The anxiety of the schismatics may be expressed as follows: if all this consecrated and holy past of Moscow, the third Rome, the last bulwark and hope of Orthodoxy, is guilty of so many errors and distortions, as the innovators claim — does this not mean that history is coming to an end and that the Antichrist is near? “It was not at all the ‘rite’ but the ‘Antichrist’ which was the theme and secret of the schism . . . The whole significance and inspiration of the first schismatic opposition did not lie in ‘blind’ adherence to separate ritualistic details of daily life, but in this apocalyptic riddle.”[66] The schism was nothing but the price paid for Moscow’s dream of a consecrated pattern of life and of a complete incarnation in history and on earth of the last Kingdom. At a deeper level, it was the price paid for the radical antihistoricism of Byzantine theocracy, which had rejected Christianity as a way and a creative process, and had wanted to stop history by “eternal repetition” of a single all-embracing mystery.
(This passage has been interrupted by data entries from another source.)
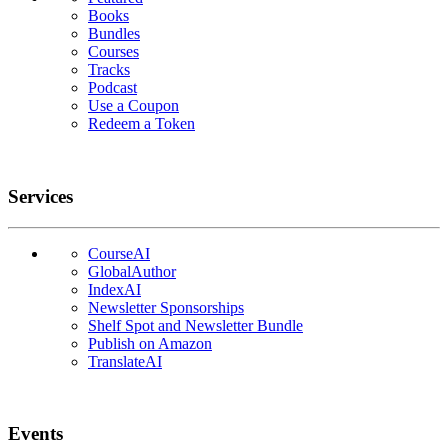
Books
Bundles
Courses
Tracks
Podcast
Use a Coupon
Redeem a Token
Services
CourseAI
GlobalAuthor
IndexAI
Newsletter Sponsorships
Shelf Spot and Newsletter Bundle
Publish on Amazon
TranslateAI
Events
Both the perfectionism and the limitations of this theory are revealed here: the whole of Orthodoxy was measured externally, according to rituals and words; the dispute never once went beyond a stifling ritualistic casuistry. In a certain sense the schism did draw away from the Church its best forces — those for whom the outward tenor and pattern of life were not self-sufficient values, but only the outer form of the inner high ideal in their conception of Christianity and its adaptation to history. These people lived by an integral concept of the Christian world; it was not their fault that this concept, both in later Byzantium and especially in Moscow, was cut off from its vital sources — from the creative inspiration of the early Church, which had narrowed down to the Typicon and the Domostroi.